Разъясняя все эти меры (кстати, Сергей Федорович Ахромеев внимательно слушал и не задавал никаких вопросов – видно, многое он услышал впервые), я логично подвел к одному весьма принципиальному выводу: катастрофа произошла в условиях двух положительных факторов. Первый фактор: 26 апреля – это пик вешних вод, поэтому облако взрыва, вылетев из кратера 4-го блока, поднявшись на километровую высоту, упало на пойму реки Припяти, переполненной быстро идущей в Днепр вешней водой. Миллиарды зараженных частиц угодили в воду. Вначале падали, естественно, тяжелые, затем – полегче, наконец, оседал дым – туман с микрочастицами. И все это поглотил могучий Днепр. Поэтому опасность, заключенная в облаке, фактически миновала. Анализ же воды в Днепре ниже впадения в него Припяти показал, что никаких отклонений не было до самого устья. Воду можно было пить. Второй фактор – облако от взрыва легло также в основном на песчаную почву. А песок, как известно, обладает хорошими абсорбирующими свойствами и склонностью соединяться с нуклидами (радиационно опасными частицами). Поэтому там, где на почве был дерн, с ветром могла еще гулять радиационная пыль. Но где дерн был снят или вообще его не было, а имелись песчаные пролысины, – там можно было считать, что нуклиды схвачены. Осталось только перевернуть верхний слой почвы, как безопасность значительно повысится. Учитывая два этих фактора, можно заранее отвергать любые программы-фолианты, рассчитанные в первую очередь на выполнение частных задач, а не на разрешение принципиальных общегосударственных проблем в связи с бедой, которая обрушилась на страну. А такие уже появились.
Начальник Генштаба отнесся к моему докладу одобрительно и утвердил программу действий на июнь и июль. В эти месяцы по графику Генштаба еще продолжали прибывать в район катастрофы воинские части. Их надо было встретить, временно разместить, определить задачи и режим работы, одновременно организовать обустройство (точнее, строительство военного городка). А поскольку перспектива ведения здесь работ определялась не месяцами, а годами, то и обустройство войск проводилось соответствующее.

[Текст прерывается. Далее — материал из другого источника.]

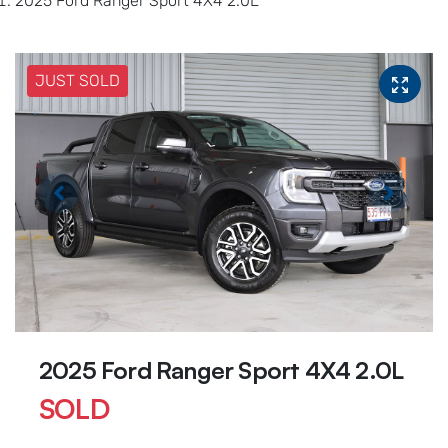
2025 Ford Ranger Sport 4X4 2.0L
JUST SOLD
2025 Ford Ranger Sport 4X4 2.0L
SOLD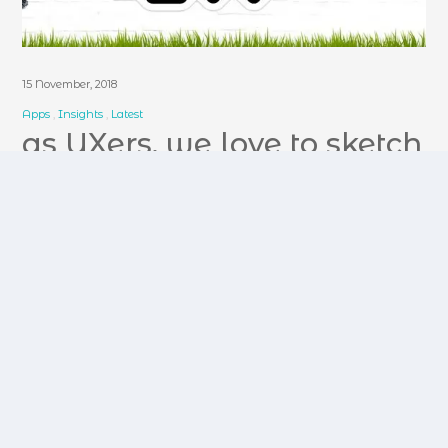
15 November, 2018
Apps
Insights
Latest
as UXers, we love to sketch
Our path to UX has been was influenced by
many factors. Why we care about it so deeply
has been influenced by my life inside and
outside of tech. Empathy,…
read more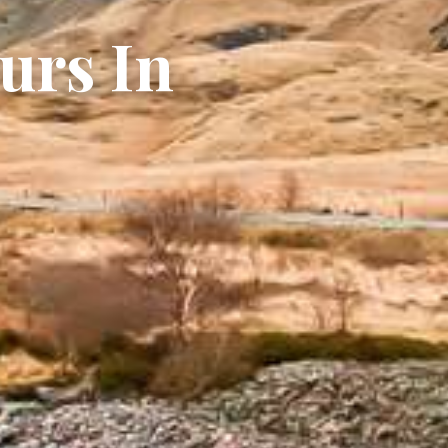
urs In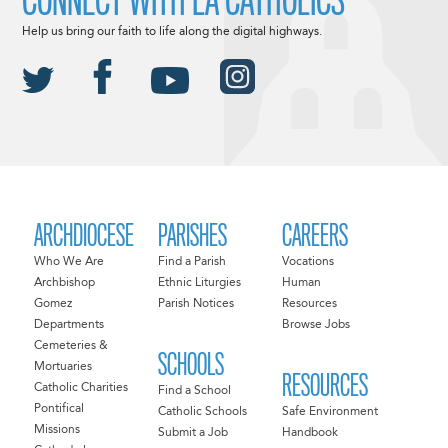
Help us bring our faith to life along the digital highways.
ARCHDIOCESE
PARISHES
CAREERS
Who We Are
Find a Parish
Vocations
Archbishop
Ethnic Liturgies
Human
Gomez
Parish Notices
Resources
Departments
Browse Jobs
Cemeteries &
SCHOOLS
Mortuaries
RESOURCES
Catholic Charities
Find a School
Pontifical
Catholic Schools
Safe Environment
Missions
Submit a Job
Handbook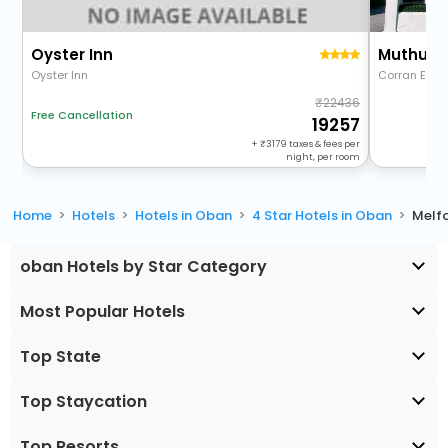
Oyster Inn
Muthu Q
Oyster Inn
Corran Esp
22436
Free Cancellation
19257
+
3179
taxes & fees per
night, per room
Home
Hotels
Hotels in Oban
4 Star Hotels in Oban
Melf
oban Hotels by Star Category
Most Popular Hotels
Top State
Top Staycation
Top Resorts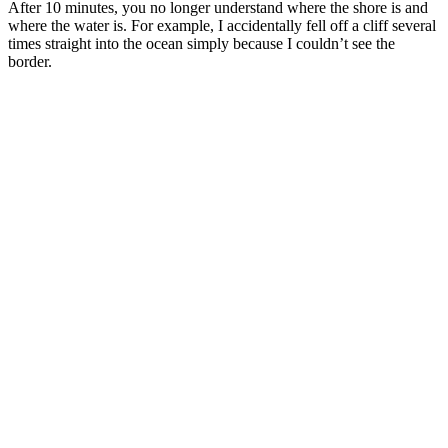
After 10 minutes, you no longer understand where the shore is and
where the water is. For example, I accidentally fell off a cliff several
times straight into the ocean simply because I couldn’t see the
border.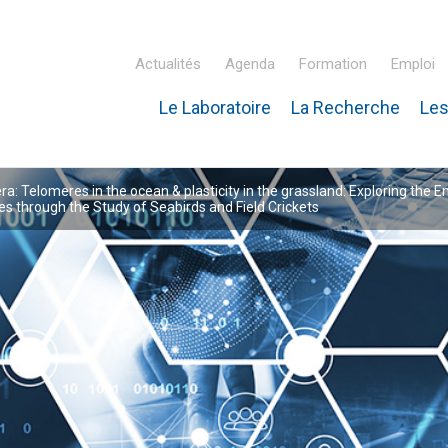
Actualités
Agenda
Formation
Emploi
Le Laboratoire
La Recherche
Les
inaire Hubert Curien – IPHC
: Telomeres in the ocean & plasticity in the grassland: Exploring the E
 through the Study of Seabirds and Field Crickets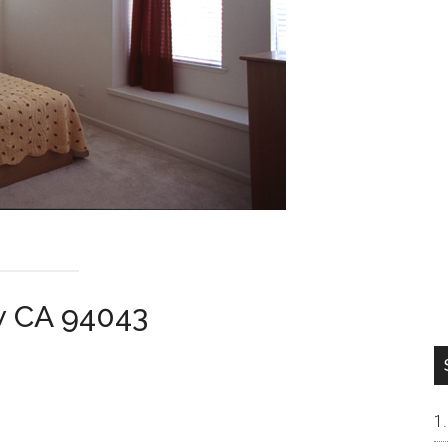
w CA 94043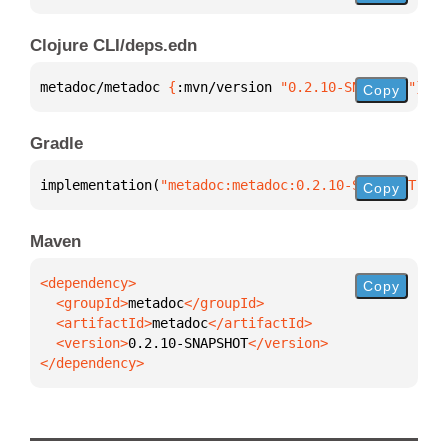
Clojure CLI/deps.edn
metadoc/metadoc 
{
:mvn/version 
"0.2.10-SNAPSHOT"
}
Copy
Gradle
implementation(
"metadoc:metadoc:0.2.10-SNAPSHOT"
)
Copy
Maven
Copy
  <groupId>
metadoc
  <artifactId>
metadoc
  <version>
0.2.10-SNAPSHOT
</dependency>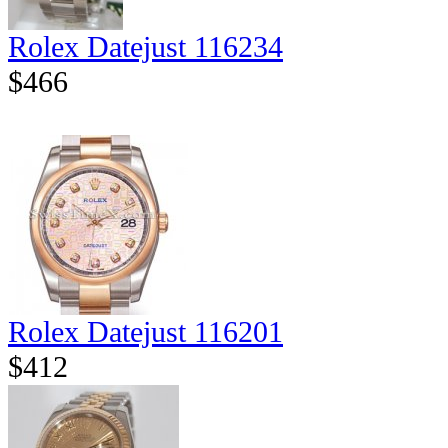
Rolex Datejust 116234
$466
Rolex Datejust 116201
$412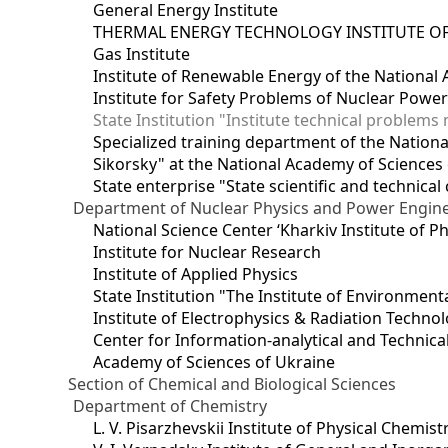
General Energy Institute
THERMAL ENERGY TECHNOLOGY INSTITUTE OF
Gas Institute
Institute of Renewable Energy of the National
Institute for Safety Problems of Nuclear Powe
State Institution "Institute technical problem
Specialized training department of the National
Sikorsky" at the National Academy of Sciences
State enterprise "State scientific and technical
Department of Nuclear Physics and Power Engin
National Science Center ‘Kharkiv Institute of P
Institute for Nuclear Research
Institute of Applied Physics
State Institution "The Institute of Environmen
Institute of Electrophysics & Radiation Techno
Center for Information-analytical and Technica
Academy of Sciences of Ukraine
Section of Chemical and Biological Sciences
Department of Chemistry
L. V. Pisarzhevskii Institute of Physical Chemist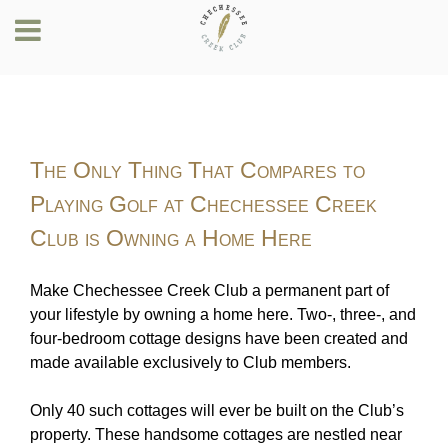
The Only Thing That Compares to
Playing Golf at Chechessee Creek
Club is Owning a Home Here
Make Chechessee Creek Club a permanent part of
your lifestyle by owning a home here. Two-, three-, and
four-bedroom cottage designs have been created and
made available exclusively to Club members.
Only 40 such cottages will ever be built on the Club’s
property. These handsome cottages are nestled near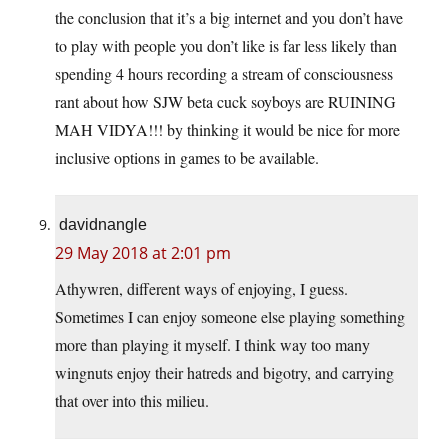
the conclusion that it’s a big internet and you don’t have
to play with people you don’t like is far less likely than
spending 4 hours recording a stream of consciousness
rant about how SJW beta cuck soyboys are RUINING
MAH VIDYA!!! by thinking it would be nice for more
inclusive options in games to be available.
davidnangle
29 May 2018 at 2:01 pm
Athywren, different ways of enjoying, I guess.
Sometimes I can enjoy someone else playing something
more than playing it myself. I think way too many
wingnuts enjoy their hatreds and bigotry, and carrying
that over into this milieu.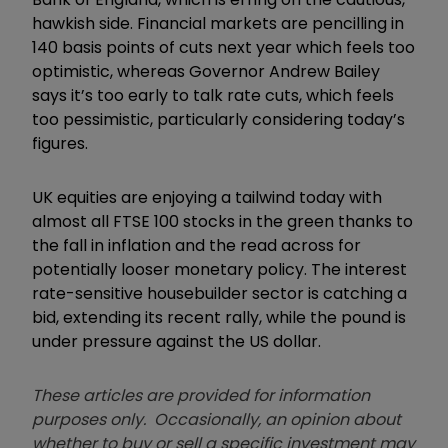
hawkish side. Financial markets are pencilling in
140 basis points of cuts next year which feels too
optimistic, whereas Governor Andrew Bailey
says it’s too early to talk rate cuts, which feels
too pessimistic, particularly considering today’s
figures.
UK equities are enjoying a tailwind today with
almost all FTSE 100 stocks in the green thanks to
the fall in inflation and the read across for
potentially looser monetary policy. The interest
rate-sensitive housebuilder sector is catching a
bid, extending its recent rally, while the pound is
under pressure against the US dollar.
These articles are provided for information
purposes only. Occasionally, an opinion about
whether to buy or sell a specific investment may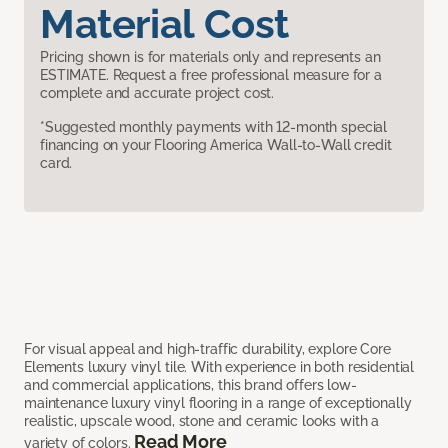
Material Cost
Pricing shown is for materials only and represents an
ESTIMATE. Request a free professional measure for a
complete and accurate project cost.
*Suggested monthly payments with 12-month special
financing on your Flooring America Wall-to-Wall credit
card.
For visual appeal and high-traffic durability, explore Core
Elements luxury vinyl tile. With experience in both residential
and commercial applications, this brand offers low-
maintenance luxury vinyl flooring in a range of exceptionally
realistic, upscale wood, stone and ceramic looks with a
Read More
variety of colors.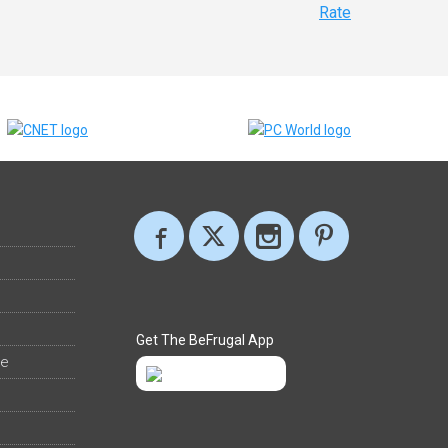
Rate
Get The BeFrugal App
ee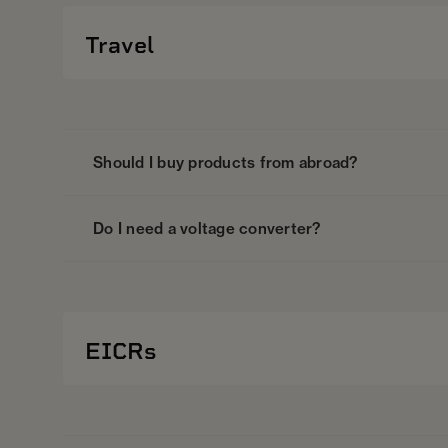
Travel
Should I buy products from abroad?
Do I need a voltage converter?
EICRs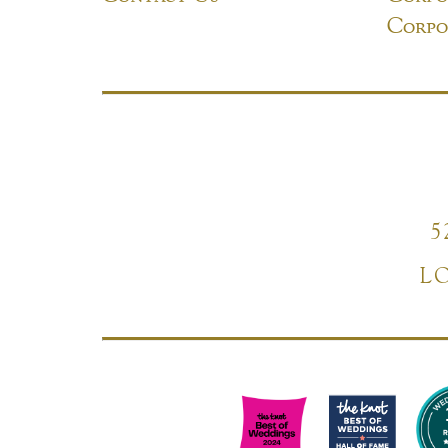
Corpo
5
L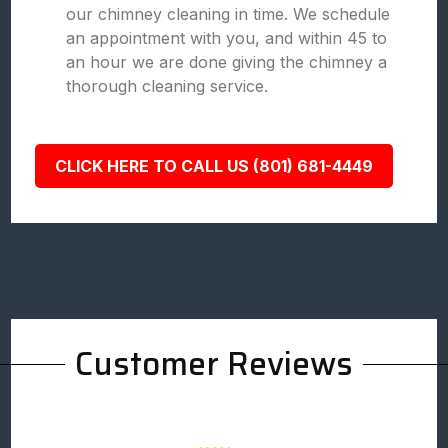
our chimney cleaning in time. We schedule
an appointment with you, and within 45 to
an hour we are done giving the chimney a
thorough cleaning service.
CLICK HERE TO CALL US (801) 681-4449
Customer Reviews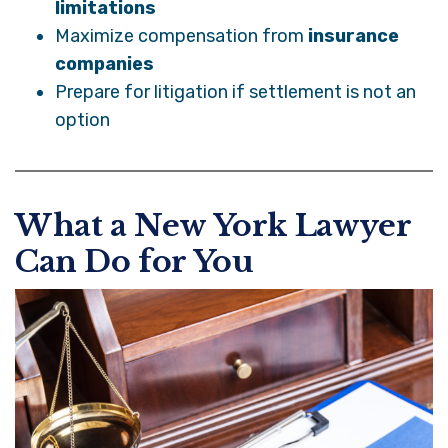
limitations
Maximize compensation from
insurance
companies
Prepare for litigation if settlement is not an
option
What a New York Lawyer
Can Do for You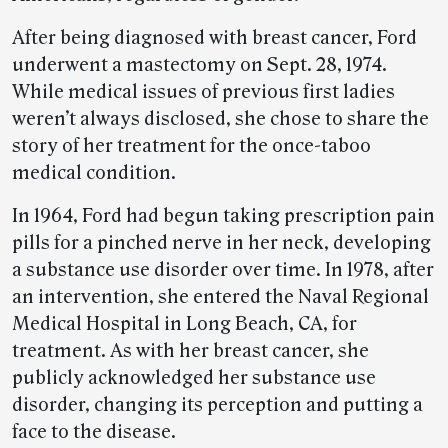
After being diagnosed with breast cancer, Ford
underwent a mastectomy on Sept. 28, 1974.
While medical issues of previous first ladies
weren’t always disclosed, she chose to share the
story of her treatment for the once-taboo
medical condition.
In 1964, Ford had begun taking prescription pain
pills for a pinched nerve in her neck, developing
a substance use disorder over time. In 1978, after
an intervention, she entered the Naval Regional
Medical Hospital in Long Beach, CA, for
treatment. As with her breast cancer, she
publicly acknowledged her substance use
disorder, changing its perception and putting a
face to the disease.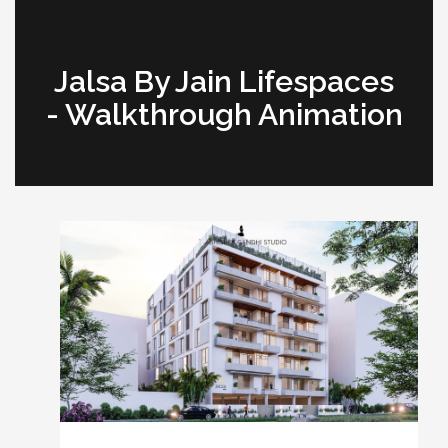
Jalsa By Jain Lifespaces
- Walkthrough Animation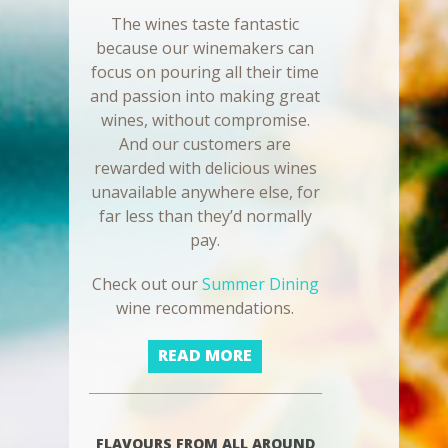
The wines taste fantastic
because our winemakers can
focus on pouring all their time
and passion into making great
wines, without compromise.
And our customers are
rewarded with delicious wines
unavailable anywhere else, for
far less than they’d normally
pay.
Check out our
Summer Dining
wine recommendations.
READ MORE
FLAVOURS FROM ALL AROUND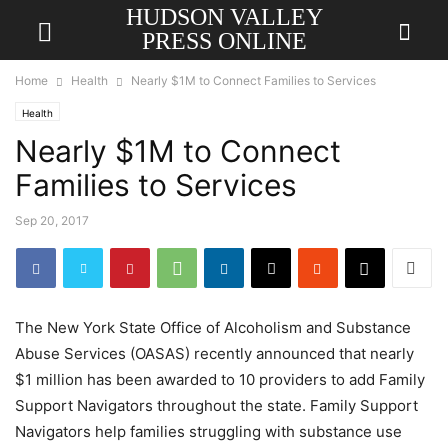
HUDSON VALLEY
PRESS ONLINE
Home
Health
Nearly $1M to Connect Families to Services
Health
Nearly $1M to Connect
Families to Services
Sep 20, 2017
The New York State Office of Alcoholism and Substance
Abuse Services (OASAS) recently announced that nearly
$1 million has been awarded to 10 providers to add Family
Support Navigators throughout the state. Family Support
Navigators help families struggling with substance use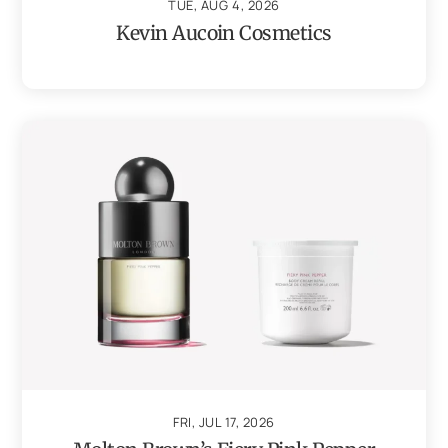
TUE, AUG 4, 2026
Kevin Aucoin Cosmetics
FRI, JUL 17, 2026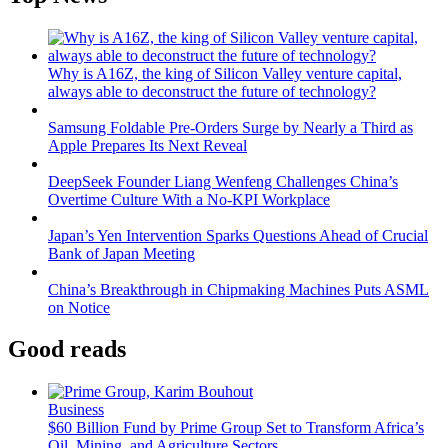
Why is A16Z, the king of Silicon Valley venture capital,
always able to deconstruct the future of technology?
Samsung Foldable Pre-Orders Surge by Nearly a Third as
Apple Prepares Its Next Reveal
DeepSeek Founder Liang Wenfeng Challenges China’s
Overtime Culture With a No-KPI Workplace
Japan’s Yen Intervention Sparks Questions Ahead of Crucial
Bank of Japan Meeting
China’s Breakthrough in Chipmaking Machines Puts ASML
on Notice
Good reads
Business
$60 Billion Fund by Prime Group Set to Transform Africa’s
Oil, Mining, and Agriculture Sectors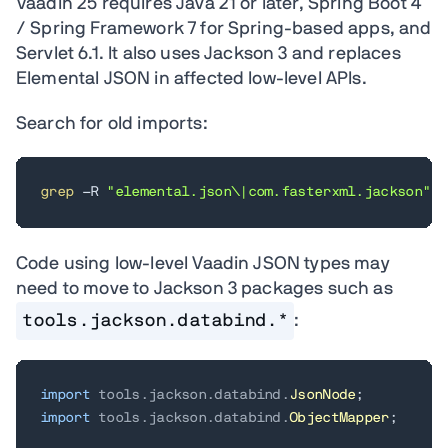
Vaadin 25 requires Java 21 or later, Spring Boot 4
/ Spring Framework 7 for Spring-based apps, and
Servlet 6.1. It also uses Jackson 3 and replaces
Elemental JSON in affected low-level APIs.
Search for old imports:
grep
 -R 
"elemental.json\|com.fasterxml.jackson"
 s
Code using low-level Vaadin JSON types may
need to move to Jackson 3 packages such as
tools.jackson.databind.*
:
import
tools
.
jackson
.
databind
.
JsonNode
;
import
tools
.
jackson
.
databind
.
ObjectMapper
;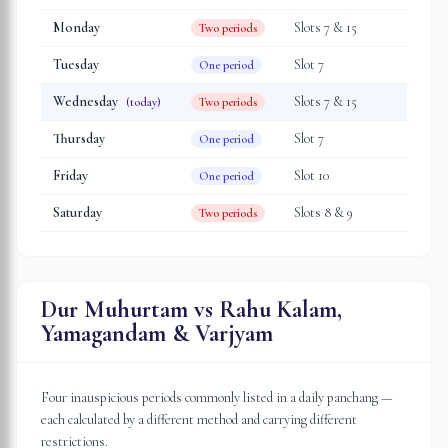
Monday
Slot
s
7 & 15
Two periods
Tuesday
Slot
7
One period
Wednesday
Slot
s
7 & 15
(today)
Two periods
Thursday
Slot
7
One period
Friday
Slot
10
One period
Saturday
Slot
s
8 & 9
Two periods
Dur Muhurtam vs Rahu Kalam,
Yamagandam & Varjyam
Four inauspicious periods commonly listed in a daily panchang —
each calculated by a different method and carrying different
restrictions.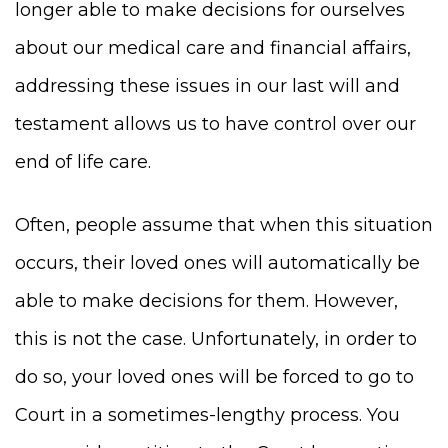
longer able to make decisions for ourselves
about our medical care and financial affairs,
addressing these issues in our last will and
testament allows us to have control over our
end of life care.
Often, people assume that when this situation
occurs, their loved ones will automatically be
able to make decisions for them. However,
this is not the case. Unfortunately, in order to
do so, your loved ones will be forced to go to
Court in a sometimes-lengthy process. You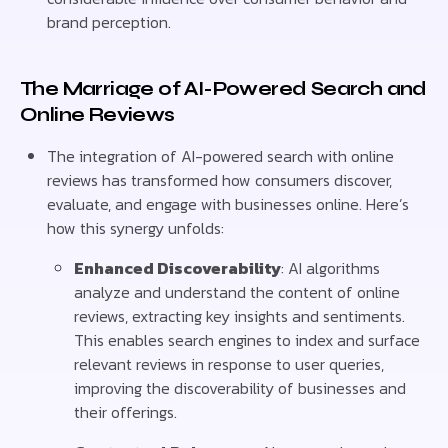
brand perception.
The Marriage of AI-Powered Search and
Online Reviews
The integration of AI-powered search with online
reviews has transformed how consumers discover,
evaluate, and engage with businesses online. Here’s
how this synergy unfolds:
Enhanced Discoverability
: AI algorithms
analyze and understand the content of online
reviews, extracting key insights and sentiments.
This enables search engines to index and surface
relevant reviews in response to user queries,
improving the discoverability of businesses and
their offerings.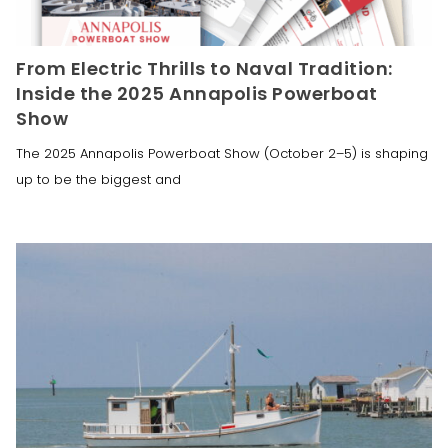
From Electric Thrills to Naval Tradition:
Inside the 2025 Annapolis Powerboat
Show
The 2025 Annapolis Powerboat Show (October 2–5) is shaping
up to be the biggest and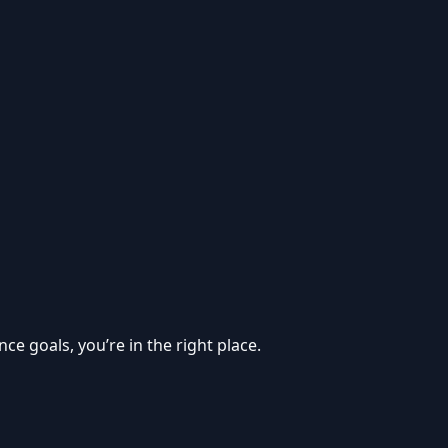
e goals, you’re in the right place.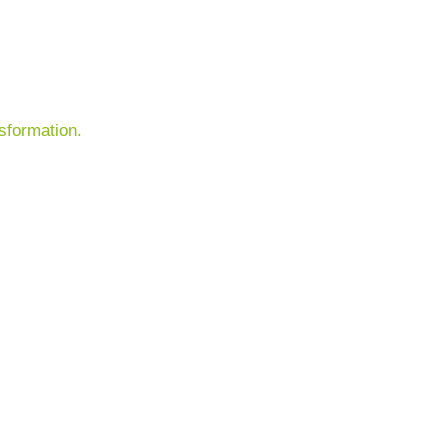
sformation.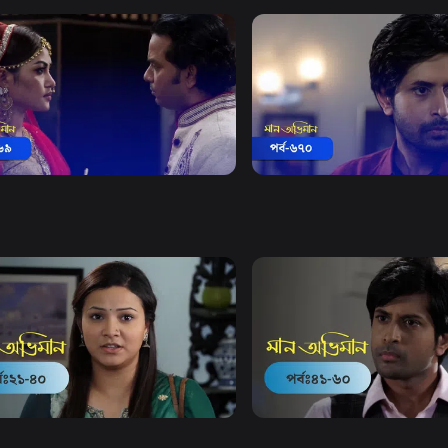
Watch Now
Watch Now
 Obhiman | Episode 669
Maan Obhiman | Episode 
18m
Drama
18m
Watch Now
Watch Now
Obhiman | EP 21 TO EP 40
Maan Obhiman | EP 41 TO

Утром 24 мая я вылетел из Москвы обратно в Чернобыль уже с основным составом Оперативной группы и руководством Научного центра. На душе было спокойно, так как все вопросы предварительно на месте я уже на прошлой неделе обговорил. И сейчас летел, как домой. Предстояло только развести соответствующих начальников по объектам, определить им задачи и приступить к действиям. В состав Оперативной группы входили: генерал-лейтенант Г.С. Стародубов, генерал-лейтенант А.Д. Кунцевич, генерал-майор Г.В. Прокопчик, генерал-майор С.Н. Лиховидов, полковник В.С. Тушнов.
В числе Научного центра, кроме его руководителей – генералов А.К. Федорова, Б.П. Дутова и полковника Р.Ф. Разуванова, летели лица технического состава, взятые в основном из Института гражданской обороны и частично – Института химических войск. С их помощью уже с первых дней можно было наладить делопроизводство, издание документов, дежурство, передачу и принятие распоряжений, информации и т. д.
Мы приземлились, как и заказывалось, на военном аэродроме Овруч. Проехав в город и показав вместе с командованием дивизии место расположения Научного центра его руководителям, я вернулся на аэродром, пересел на поджидавший нас вертолет и отправился в Чернобыль. Полет занимал всего десять минут.
На всем лежала печать осиротелости. Все села – как вымерли, ни души. Не долетая до Чернобыля, я сказал, чтобы вертолет дал круг вокруг города Припять. Чудесный ультрасовременный, многоэтажный город с бассейнами, теннисными кортами и прочими спортивными площадками был мертв.
Перед посадкой я приказал несколько раз на небольшой высоте облететь разрушенный четвертый блок станции, чтобы можно было хорошо осмотреть картину катастрофы с правого борта.
Облетая саму АЭС, заметили только нескольких человек, и то у административного корпуса. Четвертый же блок был разворочен так, будто кто-то вырвал его нутро и при этом «наломал дров» рядом. Однако я почему-то ожидал большего, считал, что коль произошел взрыв реактора, то там уж если не Хиросима, то нечто тоже грандиозное в печальном смысле слова. Однако увиденное такого впечатления не оставляло. Позже, когда мы мотались на АЭС дважды в сутки, то обратили внимание на то, что внешне, если созерцать станцию с дороги, разрушения явно не были заметны. Однако это ядерное чрево еще дышало, и в атмосферу выбрасывались все новые и новые порции нуклидов, хотя и в небольших дозах.